With LLMs generating the how from your what, the gap shifts. It now lives between your natural language specification and the generated code. That gap is harder to inspect, not easier. When you wrote the code yourself, you at least knew what you meant when you wrote each line. When the LLM writes the code, you have to verify that the generated how correctly implements your what, and you are doing that verification across a translation you did not perform.
This demands better what specification discipline, not less. The discipline of writing good prompts is partly the discipline of writing good specifications. Few-shot prompting (showing examples of desired behavior without specifying algorithm) is declarative programming applied to natural language. Chain-of-thought prompting asks the model to externalize its how, which makes verification easier. Writing a SPEC.md before asking an LLM to generate implementation is Readme-Driven Development with a sharper edge: the spec is now the primary artifact and the code is derivative and regenerable.

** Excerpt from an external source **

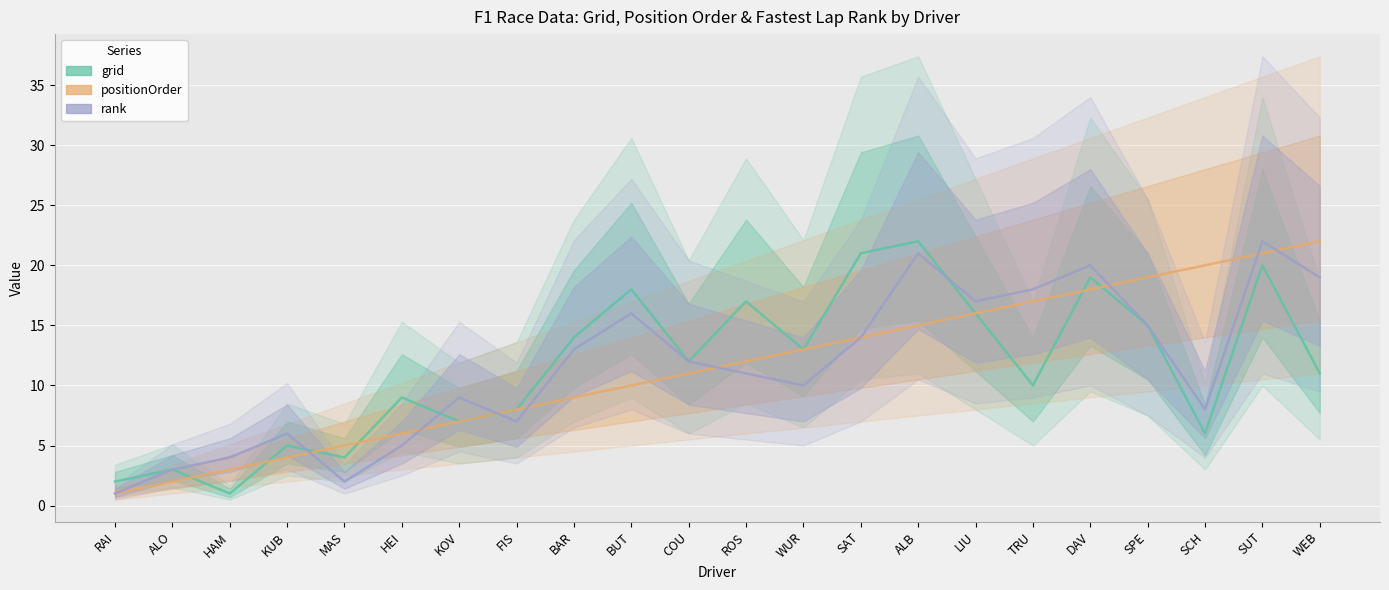

True or false: positionOrder has more than 1 interior local peaks.

False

The Verification Problem Gets Harder
The deepest tension in LLM-assisted development is this: formal verification and mechanical checking require that the what be expressed formally enough to compare against the how. When both are informal (natural language intent, generated code), there is no mechanical check that the how correctly implements the what.

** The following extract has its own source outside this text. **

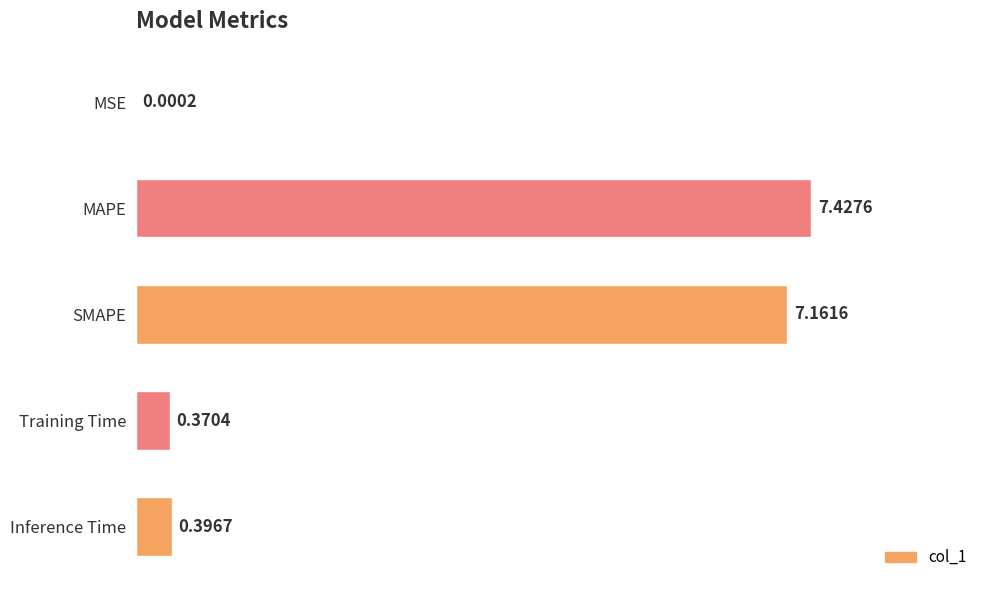

What is the change in value from MSE to Training Time?

+0.4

This is why property-based testing (QuickCheck, Hypothesis) is more valuable alongside LLM code generation than it was before. A property is a machine-checkable what specification. When the LLM generates a function, you can run the property tests to verify the what/how alignment, at least partially. It is also why the combination of formal specification languages and LLMs is an active research area: if you can express the what in TLA+ or Coq, you have a mechanically checkable specification to validate generated implementations against.
Fowler and Parsons have spent their careers arguing that the what/how distinction is where the hard design work lives. LLMs change who performs the translation but not where the difficulty concentrates. The work of specifying what a system should do precisely enough to generate correct implementations from those specifications is, if anything, more demanding now than it was when programmers were the only translators available.
Abstraction design was always the job. The loop between what and how is just more visible when an LLM is running it.